Aim 1 >> Can you reproduce the records exactly, everything from the first line of the records down to the line containing "BAM: 3:20 -> none", with both of those lines included?

Selection >>
........

Another thing ethnic markets will beat most supermarkets on is organ meat. If you think you don't like organ meat, try beef or chicken hearts — either grilled like a steak (go very rare if you do this) or stewed very long and slow. They really don't taste at all "organ-y." They're just super-meaty-tasting, and don't get stringy in stew the way that e.g. pot roast can get stringy. Gizzards are similarly wonderful in stew, though you have to cook them for a long-ass time before they get tender.

Oh, and goat. Keep an eye out around Easter. If they advertise spring goat kids, you want one. Get it cut up on the bone and make stew or curry.
posted by nebulawindphone at 12:58 PM on August 11, 2011 [3 favorites]


Epazote. Odd herb that tastes really interesting with black beans. Might be an acquired taste... has been mentioned already above but I just want to point it out again because it's such a unique flavor and so commonly used in southern Mexico.
posted by belau at 8:29 PM on August 11, 2011 [1 favorite]


nebulawindphone, I would like that oxtail recipe, please.
posted by 6and12 at 9:43 PM on August 11, 2011 [1 favorite]


Seconding everything above.

Also, I recommend Latin & Caribbean Grocery Store Demystified.
posted by desuetude at 10:46 PM on August 11, 2011 [1 favorite]


Needless to say there's no measurements. But here's what you need:
  • Half a bottle of "the cheapest, fruitiest rosé wine you can find." (Though from painful experience I can tell you that you do want actual wine made entirely from grapes here, and not some sort of Thunderbird-like concoction.)
  • A pound or so of meaty oxtails, with as much of the fat trimmed off as you can manage. I love me some fatty beef, but seriously, these things are plenty greasy even when you trim them well.
  • A few cloves of garlic, chopped fine, and a bit of olive oil to sauté it in.
  • A packet of Sazón Goya.
  • Also, you need ingredients and seasonings for the sofrito that everything's going to simmer with. The mnemonic for this part is that there are three sets of three. You need....
    1. Three fresh veggies: tomato, onion, green bell pepper. Roughly equal amounts, enough to cover all the meat in the pan. Chop them up fine.
    2. Three canned veggies: green olives, pimientos, capers. Half a jar of Goya alcaparrado (which includes all three) is about right. Get the kind with no pits in the olives.
    3. Three spices: oregano, cumin, paprika. Just use common sense on the amounts here.

........

Aim 2 >>
Answer these questions about the comments on ethnic-market food:
(a) Which organ meats does the text suggest grilling like a steak?
(b) Which herb is said to taste interesting with black beans?
(c) What are the three fresh vegetables listed for the sofrito?

........

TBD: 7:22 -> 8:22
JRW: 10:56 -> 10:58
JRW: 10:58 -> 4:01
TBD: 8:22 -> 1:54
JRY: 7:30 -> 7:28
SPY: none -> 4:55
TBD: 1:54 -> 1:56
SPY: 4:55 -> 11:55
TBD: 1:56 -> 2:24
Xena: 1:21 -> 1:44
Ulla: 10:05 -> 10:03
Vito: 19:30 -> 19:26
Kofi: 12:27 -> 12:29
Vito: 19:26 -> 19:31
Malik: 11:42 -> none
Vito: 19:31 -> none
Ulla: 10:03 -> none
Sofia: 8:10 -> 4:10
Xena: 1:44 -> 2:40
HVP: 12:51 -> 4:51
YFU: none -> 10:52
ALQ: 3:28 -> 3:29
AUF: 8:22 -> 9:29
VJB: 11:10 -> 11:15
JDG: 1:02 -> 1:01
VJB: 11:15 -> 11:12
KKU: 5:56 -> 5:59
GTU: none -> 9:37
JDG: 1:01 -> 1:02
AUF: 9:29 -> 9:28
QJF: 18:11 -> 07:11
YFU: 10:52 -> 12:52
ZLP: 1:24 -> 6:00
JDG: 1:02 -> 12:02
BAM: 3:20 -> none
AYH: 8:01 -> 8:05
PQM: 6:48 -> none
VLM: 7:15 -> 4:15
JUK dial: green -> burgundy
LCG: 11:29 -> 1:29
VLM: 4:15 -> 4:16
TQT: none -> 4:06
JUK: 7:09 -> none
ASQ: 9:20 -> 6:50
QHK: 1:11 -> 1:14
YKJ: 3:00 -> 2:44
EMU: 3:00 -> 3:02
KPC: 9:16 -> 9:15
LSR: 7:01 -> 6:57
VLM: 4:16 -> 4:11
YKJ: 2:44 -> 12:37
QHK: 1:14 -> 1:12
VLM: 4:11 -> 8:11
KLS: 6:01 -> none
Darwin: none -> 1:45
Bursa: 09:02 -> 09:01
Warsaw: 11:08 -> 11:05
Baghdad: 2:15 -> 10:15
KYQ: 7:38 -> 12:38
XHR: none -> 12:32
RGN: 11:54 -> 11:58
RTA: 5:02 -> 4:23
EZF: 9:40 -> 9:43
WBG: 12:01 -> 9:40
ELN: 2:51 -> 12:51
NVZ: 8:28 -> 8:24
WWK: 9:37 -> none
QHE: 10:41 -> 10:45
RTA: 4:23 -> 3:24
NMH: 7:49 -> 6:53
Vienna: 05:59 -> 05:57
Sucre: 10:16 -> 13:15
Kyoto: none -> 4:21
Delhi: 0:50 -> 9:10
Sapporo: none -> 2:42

........

Finished answer 1 >>
TBD: 7:22 -> 8:22
JRW: 10:56 -> 10:58
JRW: 10:58 -> 4:01
TBD: 8:22 -> 1:54
JRY: 7:30 -> 7:28
SPY: none -> 4:55
TBD: 1:54 -> 1:56
SPY: 4:55 -> 11:55
TBD: 1:56 -> 2:24
Xena: 1:21 -> 1:44
Ulla: 10:05 -> 10:03
Vito: 19:30 -> 19:26
Kofi: 12:27 -> 12:29
Vito: 19:26 -> 19:31
Malik: 11:42 -> none
Vito: 19:31 -> none
Ulla: 10:03 -> none
Sofia: 8:10 -> 4:10
Xena: 1:44 -> 2:40
HVP: 12:51 -> 4:51
YFU: none -> 10:52
ALQ: 3:28 -> 3:29
AUF: 8:22 -> 9:29
VJB: 11:10 -> 11:15
JDG: 1:02 -> 1:01
VJB: 11:15 -> 11:12
KKU: 5:56 -> 5:59
GTU: none -> 9:37
JDG: 1:01 -> 1:02
AUF: 9:29 -> 9:28
QJF: 18:11 -> 07:11
YFU: 10:52 -> 12:52
ZLP: 1:24 -> 6:00
JDG: 1:02 -> 12:02
BAM: 3:20 -> none

Finished answer 2 >>
(a) Beef or chicken hearts.
(b) Epazote.
(c) Tomato, onion, and green bell pepper.